PREGUNTAS DE LECTURA
**a)** Enumera los medios con los que, según el fragmento sobre el pesimismo, ciertos opinadores, políticos o intelectuales van destruyendo cualquier iniciativa.
**b)** Responde con lo que dice el fragmento sobre el pesimismo:
(i) ¿Con qué síndrome compara el gozo que parecemos encontrar en el sentimiento de fatalidad?
(ii) ¿De qué pueblo afirma que el fatalismo no es exclusivo?
(iii) ¿Qué libro, según el fragmento, está cundido de lamentaciones?
**c)** Prolonga el fragmento sobre el pesimismo a partir de su última oración.

FRAGMENTO
☆ ☆ ☆
No hay conversación, sea cual sea el tipo de encuentro en el que se produzca, que no esté presidida por la desesperanza y el desaliento, dominada por las desgracias propias y ajenas.
No se puede asegurar que el pesimismo es la causa de la crisis que sufrimos, pero sin duda es una importante razón que la alimenta y nos impide dejarla atrás.
Nos ha hecho su prisionero y hasta cierto gozo, suerte de “Síndrome de Estocolmo”, pareciera que encontramos en esa trampa del sentimiento de fatalidad que nos acogota cada vez que los riegos se profundizan.
El afán pesimista en el intelectual
Aunque suene contradictorio, si en algún nicho la desesperanza se anida, en ocasiones con exagerado morbo, es en muchas mentes lúcidas. Con demasiada frecuencia revienta en las plumas más inteligentes, incluso en las que hagan esfuerzos sinceros por sembrar optimismo.
Es un afán del que casi ningún intelectual ni opinador político se libra y del que muchos deliberadamente no prescinden, el fatalismo le sirve de inspiración para barrer cualquier idea considerada inútil por contraria, mientras drena frustraciones particulares.
Se puede decir que el pesimismo es una carta de presentación empleada por no pocos opinadores, políticos o intelectuales, para ser reconocidos y aplaudidos, mientras van destruyendo cualquier iniciativa a punta de sorna, vehemencia, ejemplos y argumentos inteligentes y audaces, para satisfacer egos personales irradiando desdeño en la conciencia colectiva.
Abundan los ejemplos de fatalismo en cualquier país. No es para nada exclusivo de los venezolanos.
Además del discurso político donde se reproduce arteramente, la cultura en general también está impregnada de mucha fatalidad, por supuesto, sin que ello desmerezca la calidad de las obras creadas.
La literatura está repleta de ficciones basadas en el aciago destino que destroza existencias. La Biblia está cundida de lamentaciones del corte “mi alma ha sido privada de la paz, he olvidado la felicidad”.
☆ ☆ ☆
ENTRADAS EXTRAÍDAS
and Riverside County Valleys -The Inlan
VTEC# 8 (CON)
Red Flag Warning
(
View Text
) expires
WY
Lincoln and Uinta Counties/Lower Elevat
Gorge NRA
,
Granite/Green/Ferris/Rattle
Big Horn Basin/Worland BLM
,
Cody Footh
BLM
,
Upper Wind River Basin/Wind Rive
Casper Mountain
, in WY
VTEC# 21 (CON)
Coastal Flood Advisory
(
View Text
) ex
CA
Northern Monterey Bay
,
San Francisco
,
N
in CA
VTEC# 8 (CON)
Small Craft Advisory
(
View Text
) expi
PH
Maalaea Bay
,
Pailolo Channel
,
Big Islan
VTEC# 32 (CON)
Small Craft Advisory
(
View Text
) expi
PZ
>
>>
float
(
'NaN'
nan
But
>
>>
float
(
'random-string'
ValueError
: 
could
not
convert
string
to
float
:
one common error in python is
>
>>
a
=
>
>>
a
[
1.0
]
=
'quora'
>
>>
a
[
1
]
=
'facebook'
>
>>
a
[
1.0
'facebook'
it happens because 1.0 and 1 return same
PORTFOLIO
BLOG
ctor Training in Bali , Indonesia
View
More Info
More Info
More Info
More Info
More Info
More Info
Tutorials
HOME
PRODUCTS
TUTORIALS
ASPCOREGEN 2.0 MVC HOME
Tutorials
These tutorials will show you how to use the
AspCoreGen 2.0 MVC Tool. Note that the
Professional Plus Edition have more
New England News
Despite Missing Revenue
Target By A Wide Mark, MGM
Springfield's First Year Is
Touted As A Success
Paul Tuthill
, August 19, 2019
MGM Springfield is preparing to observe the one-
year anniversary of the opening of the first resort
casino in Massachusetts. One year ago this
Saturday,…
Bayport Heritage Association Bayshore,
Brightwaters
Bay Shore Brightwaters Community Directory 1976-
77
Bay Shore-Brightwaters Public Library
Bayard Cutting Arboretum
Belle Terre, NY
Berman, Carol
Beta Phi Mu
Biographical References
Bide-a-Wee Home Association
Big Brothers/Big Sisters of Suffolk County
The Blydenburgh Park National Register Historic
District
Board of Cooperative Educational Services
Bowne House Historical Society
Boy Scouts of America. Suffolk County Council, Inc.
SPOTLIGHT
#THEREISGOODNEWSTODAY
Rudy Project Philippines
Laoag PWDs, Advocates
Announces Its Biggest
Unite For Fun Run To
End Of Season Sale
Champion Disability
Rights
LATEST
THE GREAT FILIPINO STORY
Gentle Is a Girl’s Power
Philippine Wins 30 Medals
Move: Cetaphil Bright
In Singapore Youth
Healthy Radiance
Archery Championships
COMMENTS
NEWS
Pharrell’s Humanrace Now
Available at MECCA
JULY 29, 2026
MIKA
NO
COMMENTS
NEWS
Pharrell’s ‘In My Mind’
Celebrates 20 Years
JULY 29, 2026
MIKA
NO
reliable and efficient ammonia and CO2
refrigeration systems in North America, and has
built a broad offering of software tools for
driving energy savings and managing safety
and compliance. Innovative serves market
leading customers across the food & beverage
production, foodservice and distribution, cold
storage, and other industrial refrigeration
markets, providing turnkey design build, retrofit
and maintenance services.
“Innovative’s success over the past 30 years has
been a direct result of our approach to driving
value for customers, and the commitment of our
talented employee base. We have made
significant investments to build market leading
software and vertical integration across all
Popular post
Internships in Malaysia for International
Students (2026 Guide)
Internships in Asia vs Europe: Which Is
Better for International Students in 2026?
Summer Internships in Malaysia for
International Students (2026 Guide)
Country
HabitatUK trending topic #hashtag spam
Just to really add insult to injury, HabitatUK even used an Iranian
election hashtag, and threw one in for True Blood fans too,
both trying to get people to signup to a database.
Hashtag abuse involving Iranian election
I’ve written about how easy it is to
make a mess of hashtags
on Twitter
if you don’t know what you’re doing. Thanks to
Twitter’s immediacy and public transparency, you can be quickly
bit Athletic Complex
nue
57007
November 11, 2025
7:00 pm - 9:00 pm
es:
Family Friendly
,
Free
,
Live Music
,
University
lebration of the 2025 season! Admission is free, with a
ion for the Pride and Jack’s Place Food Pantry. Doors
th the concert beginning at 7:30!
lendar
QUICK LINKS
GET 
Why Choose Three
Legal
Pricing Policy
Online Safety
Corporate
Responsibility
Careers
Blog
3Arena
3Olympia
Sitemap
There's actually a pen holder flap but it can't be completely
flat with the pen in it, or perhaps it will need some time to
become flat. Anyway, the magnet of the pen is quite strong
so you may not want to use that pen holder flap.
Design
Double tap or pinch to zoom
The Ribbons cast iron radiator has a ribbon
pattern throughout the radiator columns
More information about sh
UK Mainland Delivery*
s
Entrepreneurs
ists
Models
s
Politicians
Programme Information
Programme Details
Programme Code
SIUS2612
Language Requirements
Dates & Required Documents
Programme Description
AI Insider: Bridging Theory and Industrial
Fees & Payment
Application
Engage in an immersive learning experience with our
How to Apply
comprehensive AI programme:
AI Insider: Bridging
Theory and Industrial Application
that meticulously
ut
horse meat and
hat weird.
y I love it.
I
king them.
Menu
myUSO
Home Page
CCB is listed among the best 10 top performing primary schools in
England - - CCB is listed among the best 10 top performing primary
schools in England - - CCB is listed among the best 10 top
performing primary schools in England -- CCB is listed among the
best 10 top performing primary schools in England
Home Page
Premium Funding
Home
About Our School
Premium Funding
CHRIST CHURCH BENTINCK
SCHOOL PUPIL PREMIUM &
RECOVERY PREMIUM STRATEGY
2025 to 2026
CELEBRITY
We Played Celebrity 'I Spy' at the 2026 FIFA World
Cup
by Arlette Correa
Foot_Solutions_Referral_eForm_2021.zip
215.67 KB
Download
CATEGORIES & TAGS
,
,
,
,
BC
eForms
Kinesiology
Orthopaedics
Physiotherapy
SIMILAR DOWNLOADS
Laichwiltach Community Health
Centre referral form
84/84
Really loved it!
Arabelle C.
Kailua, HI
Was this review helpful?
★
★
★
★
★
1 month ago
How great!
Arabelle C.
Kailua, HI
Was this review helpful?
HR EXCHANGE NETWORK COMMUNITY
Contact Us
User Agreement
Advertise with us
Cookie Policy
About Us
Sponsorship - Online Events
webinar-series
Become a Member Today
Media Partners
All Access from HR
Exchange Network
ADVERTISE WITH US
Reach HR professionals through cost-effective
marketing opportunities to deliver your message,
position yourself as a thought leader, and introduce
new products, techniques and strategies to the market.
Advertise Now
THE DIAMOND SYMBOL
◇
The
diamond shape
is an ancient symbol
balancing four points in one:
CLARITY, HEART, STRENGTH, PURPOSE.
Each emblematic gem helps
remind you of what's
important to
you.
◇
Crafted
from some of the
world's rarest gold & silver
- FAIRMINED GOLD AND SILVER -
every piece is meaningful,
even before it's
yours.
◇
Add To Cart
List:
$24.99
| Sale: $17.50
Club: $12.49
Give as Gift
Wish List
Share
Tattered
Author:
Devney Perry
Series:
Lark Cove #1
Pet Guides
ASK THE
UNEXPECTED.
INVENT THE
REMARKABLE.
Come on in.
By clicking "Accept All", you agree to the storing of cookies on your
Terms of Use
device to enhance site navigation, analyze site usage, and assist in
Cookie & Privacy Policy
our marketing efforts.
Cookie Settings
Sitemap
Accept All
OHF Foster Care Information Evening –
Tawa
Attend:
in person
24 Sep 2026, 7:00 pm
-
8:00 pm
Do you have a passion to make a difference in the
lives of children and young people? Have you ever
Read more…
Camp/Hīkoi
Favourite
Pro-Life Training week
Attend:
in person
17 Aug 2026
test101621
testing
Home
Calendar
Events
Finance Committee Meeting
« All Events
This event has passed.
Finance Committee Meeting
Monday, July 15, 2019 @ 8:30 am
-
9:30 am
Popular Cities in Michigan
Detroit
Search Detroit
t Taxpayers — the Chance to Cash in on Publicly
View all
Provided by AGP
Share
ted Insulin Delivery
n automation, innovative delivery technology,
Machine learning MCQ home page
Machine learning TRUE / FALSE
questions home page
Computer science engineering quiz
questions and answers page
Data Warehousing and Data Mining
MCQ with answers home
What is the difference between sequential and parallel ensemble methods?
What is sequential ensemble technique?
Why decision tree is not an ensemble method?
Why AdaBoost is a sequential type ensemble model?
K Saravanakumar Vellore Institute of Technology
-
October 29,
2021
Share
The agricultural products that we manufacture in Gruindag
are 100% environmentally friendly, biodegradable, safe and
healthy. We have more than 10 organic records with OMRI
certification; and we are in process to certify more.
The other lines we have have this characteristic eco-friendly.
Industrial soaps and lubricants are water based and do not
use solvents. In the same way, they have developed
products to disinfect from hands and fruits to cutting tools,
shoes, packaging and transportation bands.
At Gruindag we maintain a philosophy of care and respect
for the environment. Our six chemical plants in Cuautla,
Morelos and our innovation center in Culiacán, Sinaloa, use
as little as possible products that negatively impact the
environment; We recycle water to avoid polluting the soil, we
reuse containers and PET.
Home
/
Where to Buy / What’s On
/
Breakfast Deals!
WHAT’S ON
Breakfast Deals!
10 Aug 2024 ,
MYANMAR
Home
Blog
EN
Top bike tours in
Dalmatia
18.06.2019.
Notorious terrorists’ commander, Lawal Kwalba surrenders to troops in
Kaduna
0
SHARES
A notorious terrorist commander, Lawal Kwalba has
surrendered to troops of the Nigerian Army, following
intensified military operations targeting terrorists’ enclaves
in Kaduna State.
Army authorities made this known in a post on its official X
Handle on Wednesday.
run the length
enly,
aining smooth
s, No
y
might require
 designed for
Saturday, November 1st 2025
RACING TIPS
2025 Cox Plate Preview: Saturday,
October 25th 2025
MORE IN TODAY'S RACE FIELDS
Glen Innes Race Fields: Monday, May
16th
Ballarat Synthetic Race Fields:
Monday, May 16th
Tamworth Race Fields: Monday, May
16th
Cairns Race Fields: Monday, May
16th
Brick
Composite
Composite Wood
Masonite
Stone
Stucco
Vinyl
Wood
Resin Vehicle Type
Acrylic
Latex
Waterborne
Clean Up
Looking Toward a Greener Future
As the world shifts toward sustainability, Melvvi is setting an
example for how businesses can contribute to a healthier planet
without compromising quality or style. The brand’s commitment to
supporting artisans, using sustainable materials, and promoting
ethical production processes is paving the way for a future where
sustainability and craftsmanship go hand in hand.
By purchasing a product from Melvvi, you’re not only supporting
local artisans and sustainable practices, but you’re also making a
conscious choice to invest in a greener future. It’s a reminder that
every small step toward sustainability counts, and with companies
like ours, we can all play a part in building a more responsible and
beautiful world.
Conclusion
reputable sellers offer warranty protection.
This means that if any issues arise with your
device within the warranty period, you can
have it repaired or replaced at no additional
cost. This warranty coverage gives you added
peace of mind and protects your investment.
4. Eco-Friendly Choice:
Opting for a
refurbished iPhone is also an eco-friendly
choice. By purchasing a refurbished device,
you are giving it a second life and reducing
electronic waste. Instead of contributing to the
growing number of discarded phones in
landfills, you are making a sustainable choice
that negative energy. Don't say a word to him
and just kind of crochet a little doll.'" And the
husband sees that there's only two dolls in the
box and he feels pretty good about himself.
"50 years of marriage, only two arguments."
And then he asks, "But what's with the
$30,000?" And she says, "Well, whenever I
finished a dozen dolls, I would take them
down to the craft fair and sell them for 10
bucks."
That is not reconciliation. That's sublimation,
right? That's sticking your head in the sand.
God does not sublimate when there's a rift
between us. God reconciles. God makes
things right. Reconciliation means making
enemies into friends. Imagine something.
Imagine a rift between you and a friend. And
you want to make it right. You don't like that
☆ ☆ ☆
TAREAS RESUELTAS
**a)**
- Sorna
- Vehemencia
- Ejemplos
- Argumentos inteligentes y audaces

**b)**
(i) Con el "Síndrome de Estocolmo".
(ii) De los venezolanos.
(iii) La Biblia.

**c)**
En la tragedia griega se advierte claramente en el designio del Oráculo de Delfos sobre Edipo para que mate a su padre y case con su propia madre, como en tantas otras tragedias.
La literatura clásica ni hablar, baste recordar en Shakespeare el destino de Romeo y Julieta o la tragedia de Macbeth.
O citar al Quijote:
“-¡Santo Dios! ¿Qué es lo que dices, Sancho amigo? —dijo don Quijote—. Mira no me engañes, ni quieras con falsas alegrías alegrar mis verdaderas tristezas.”
Muchas de las mejores obras del Booom latinoamericano inundan sus páginas con el “complejo de inferioridad” y la “vergüenza de origen” que pulula en nuestros países abonando la fatalidad; en tanto algunas, como “Crónica de una muerte anunciada” o “El coronel no tiene quien le escriba” anuncian desde el título la fatalidad en la que fundan su ficción.
Contra el fatum
Los intersticios de la sociedad venezolana están llenos de frustración como signo de la identidad nacional. El complejo de ser un pueblo con destino incierto ha sido alimentado por novedosas tesis del fracaso que han hincado sus colmillos en el espíritu nacional, no sin recibir respuestas.
La presión de las fauces del fatalismo, sustentada en la tesis del “gendarme necesario” que condenaba a los venezolanos a vivir bajo la tutela del gomecismo, sostenida brillantemente por Laureano Vallenilla Lanz en su “Cesarismo Democrático”, recibió respuesta pionera de Augusto Mijares en su obra “La interpretación pesimista de la sociología hispanoamericana”, publicada por vez primera en 1938.
El poeta Luis Beltrán Guerrero dio cuenta en su célebre “Máximas Pesimistas”, escrito en 1959 y publicado en 1962, de las más conocidas frases de políticos e intelectuales venezolanos que son muestra elocuente de de las “radiografías oscurecidas de nuestra psicología individual y social”.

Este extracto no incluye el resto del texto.